Exercise directions> Apart from the images, reproduce all of the data word for word.
#### Dataset content
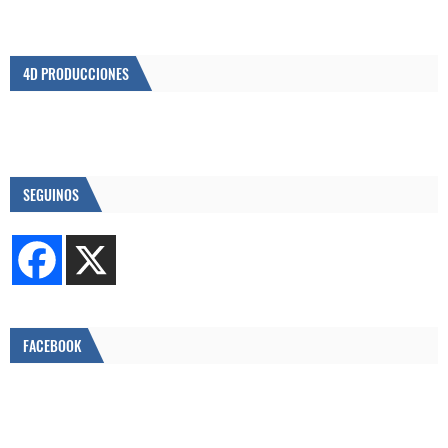
4D PRODUCCIONES
SEGUINOS
FACEBOOK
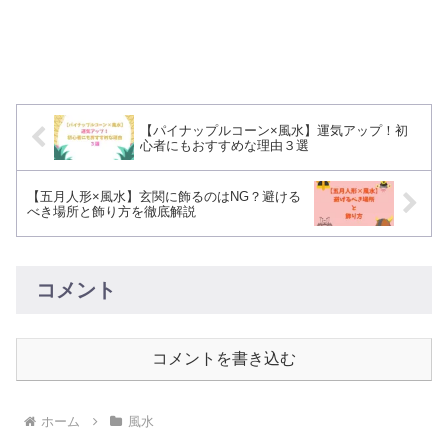
【パイナップルコーン×風水】運気アップ！初
心者にもおすすめな理由３選
【五月人形×風水】玄関に飾るのはNG？避ける
べき場所と飾り方を徹底解説
コメント
コメントを書き込む
ホーム
風水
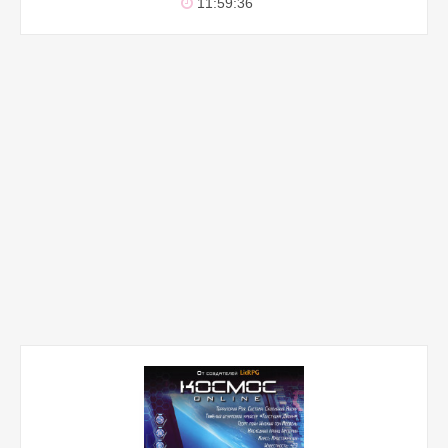
11:59:36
########
Completed exercise>
4D PRODUCCIONES
SEGUINOS
FACEBOOK
【パイナップルコーン×風水】運気アップ！初
心者にもおすすめな理由３選
【五月人形×風水】玄関に飾るのはNG？避ける
べき場所と飾り方を徹底解説
コメント
コメントを書き込む
ホーム
風水
11:59:36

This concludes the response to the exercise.